● AIM OF THE EXERCISE
Leave out the pictures, and write out exactly the lines from the beginning of the material to the line holding "Figure 18. Exhaustive", that line included, and nothing else.

● EXERCISE INPUT
++++++

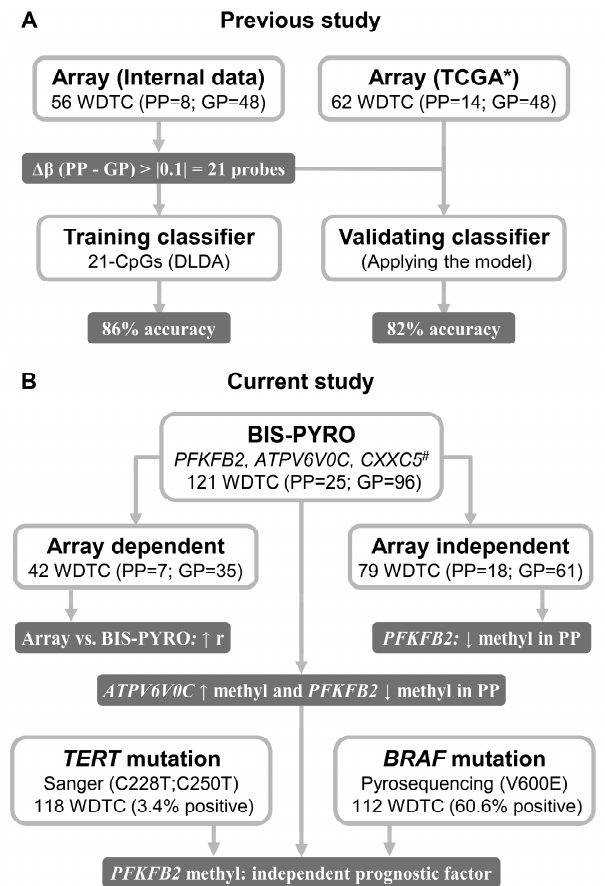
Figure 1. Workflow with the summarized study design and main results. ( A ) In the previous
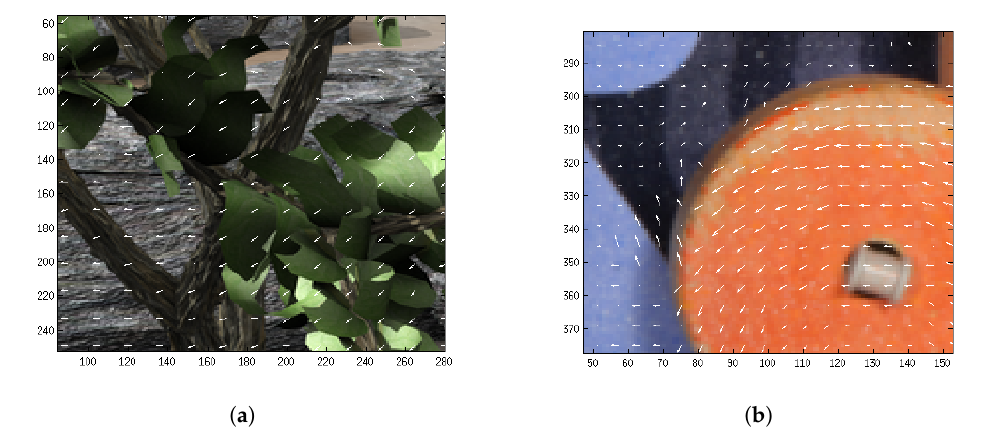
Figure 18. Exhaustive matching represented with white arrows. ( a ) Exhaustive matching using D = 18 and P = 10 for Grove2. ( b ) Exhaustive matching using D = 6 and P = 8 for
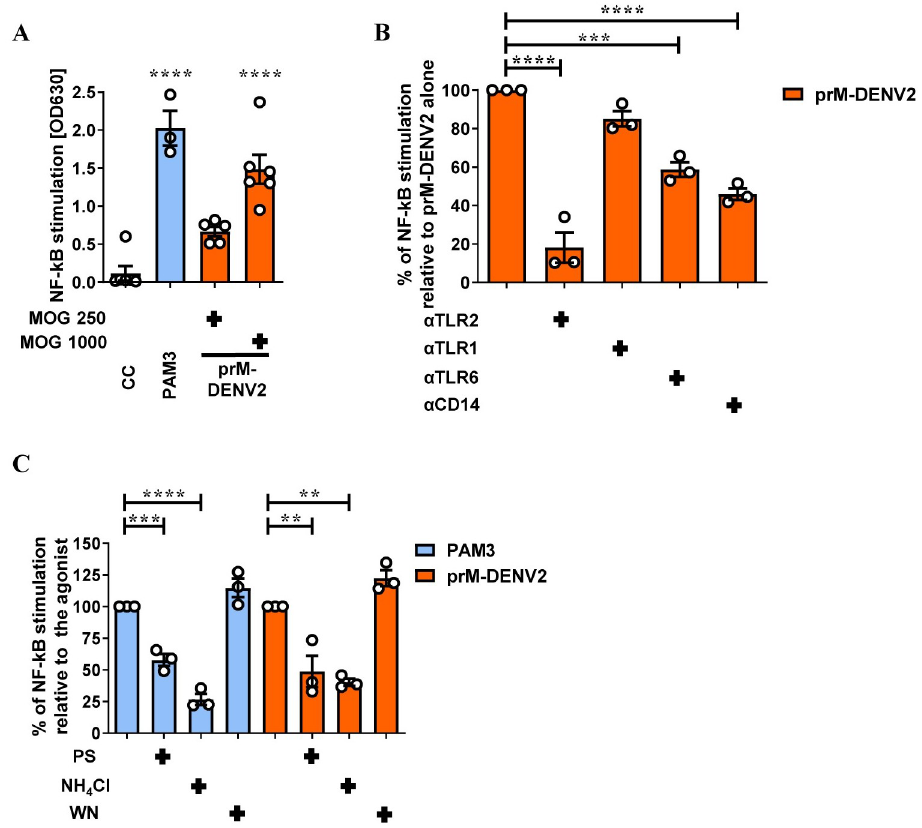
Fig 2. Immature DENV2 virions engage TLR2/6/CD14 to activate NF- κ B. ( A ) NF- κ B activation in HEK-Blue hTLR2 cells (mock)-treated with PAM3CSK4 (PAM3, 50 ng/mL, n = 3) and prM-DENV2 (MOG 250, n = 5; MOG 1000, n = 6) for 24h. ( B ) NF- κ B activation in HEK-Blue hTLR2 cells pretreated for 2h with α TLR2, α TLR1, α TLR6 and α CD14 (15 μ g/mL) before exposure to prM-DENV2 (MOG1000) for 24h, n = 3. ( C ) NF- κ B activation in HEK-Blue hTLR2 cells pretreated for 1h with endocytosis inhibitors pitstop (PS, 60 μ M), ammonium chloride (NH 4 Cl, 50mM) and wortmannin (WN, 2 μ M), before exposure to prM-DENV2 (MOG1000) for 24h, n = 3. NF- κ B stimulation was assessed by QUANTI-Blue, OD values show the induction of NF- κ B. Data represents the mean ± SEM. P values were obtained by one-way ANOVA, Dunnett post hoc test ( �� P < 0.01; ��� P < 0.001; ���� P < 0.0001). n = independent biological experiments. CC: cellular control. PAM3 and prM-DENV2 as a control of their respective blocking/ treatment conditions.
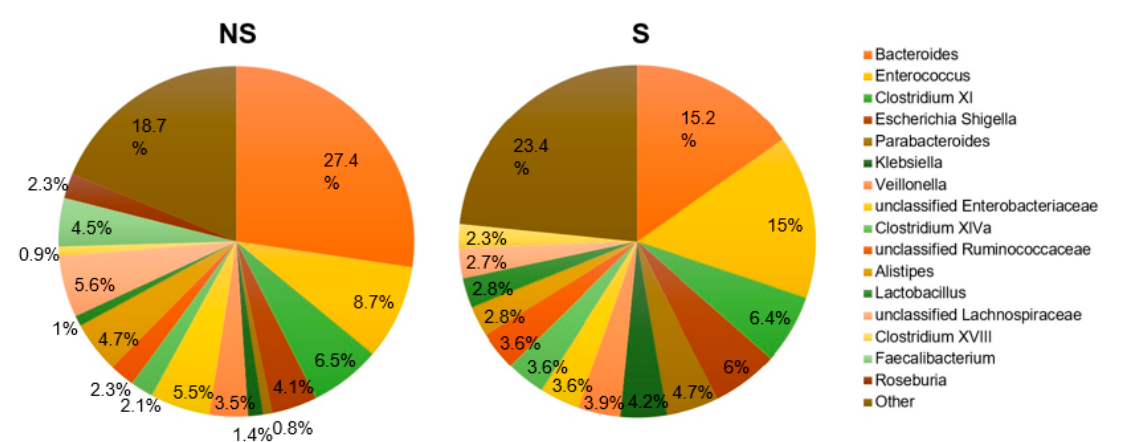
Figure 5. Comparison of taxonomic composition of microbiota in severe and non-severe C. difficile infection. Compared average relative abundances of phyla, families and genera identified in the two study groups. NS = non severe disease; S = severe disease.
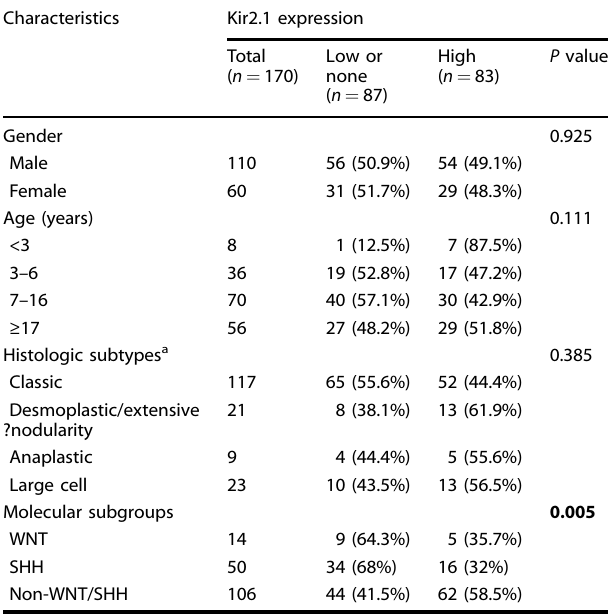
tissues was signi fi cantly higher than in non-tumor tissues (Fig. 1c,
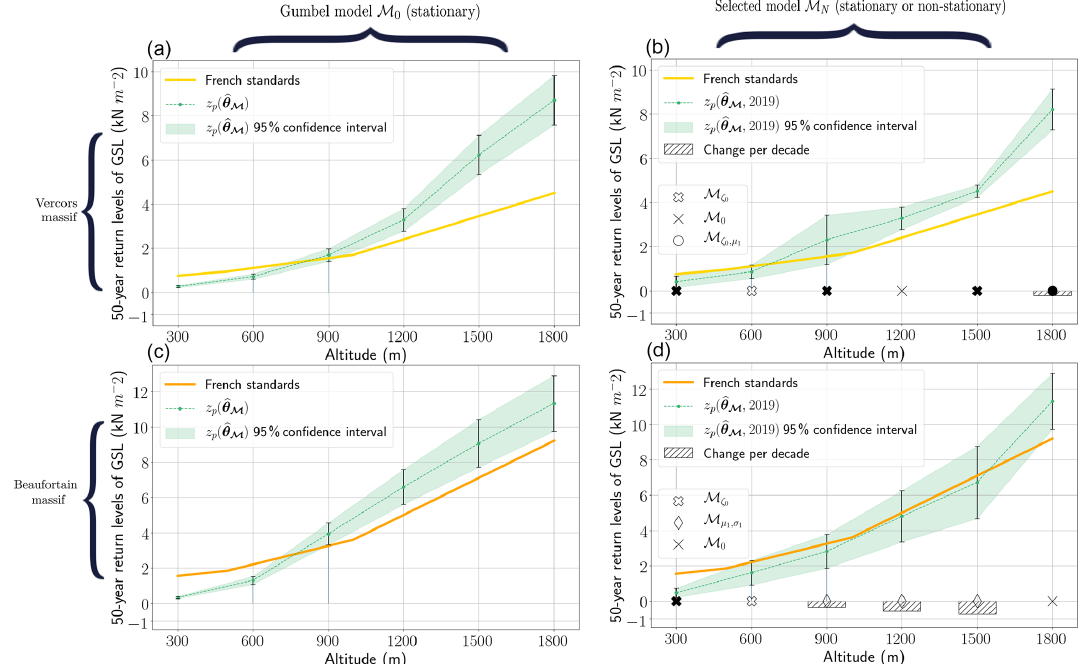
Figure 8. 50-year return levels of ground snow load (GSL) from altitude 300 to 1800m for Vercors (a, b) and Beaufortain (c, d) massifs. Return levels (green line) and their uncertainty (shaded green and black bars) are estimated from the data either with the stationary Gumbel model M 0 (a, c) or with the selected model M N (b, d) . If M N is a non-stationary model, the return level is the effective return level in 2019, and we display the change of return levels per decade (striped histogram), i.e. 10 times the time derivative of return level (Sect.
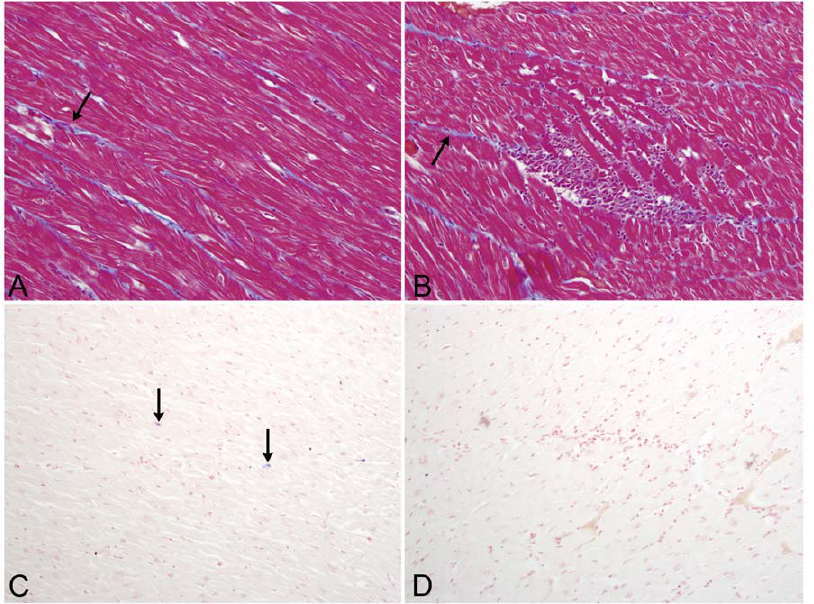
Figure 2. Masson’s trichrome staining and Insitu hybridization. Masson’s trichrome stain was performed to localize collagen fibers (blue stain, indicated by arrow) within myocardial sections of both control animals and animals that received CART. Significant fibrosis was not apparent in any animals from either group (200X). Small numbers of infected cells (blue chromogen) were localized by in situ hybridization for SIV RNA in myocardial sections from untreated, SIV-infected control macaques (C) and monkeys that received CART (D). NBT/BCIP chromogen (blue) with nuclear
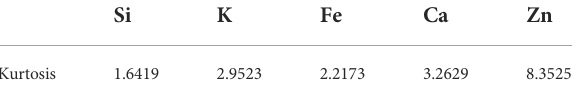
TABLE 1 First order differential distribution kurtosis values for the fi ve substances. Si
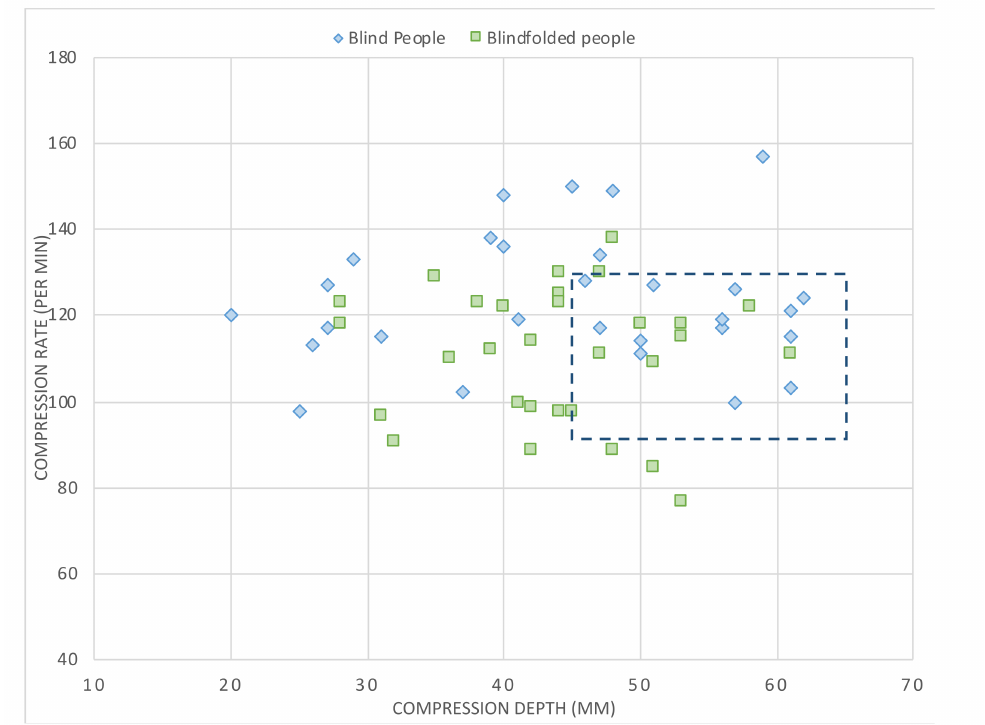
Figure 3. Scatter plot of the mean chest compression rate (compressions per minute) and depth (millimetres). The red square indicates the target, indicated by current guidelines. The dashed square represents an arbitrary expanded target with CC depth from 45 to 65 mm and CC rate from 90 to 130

++++++

● SOLUTION BELOW
Figure 1. Workflow with the summarized study design and main results. ( A ) In the previous
Figure 18. Exhaustive matching represented with white arrows. ( a ) Exhaustive matching using D = 18 and P = 10 for Grove2. ( b ) Exhaustive matching using D = 6 and P = 8 for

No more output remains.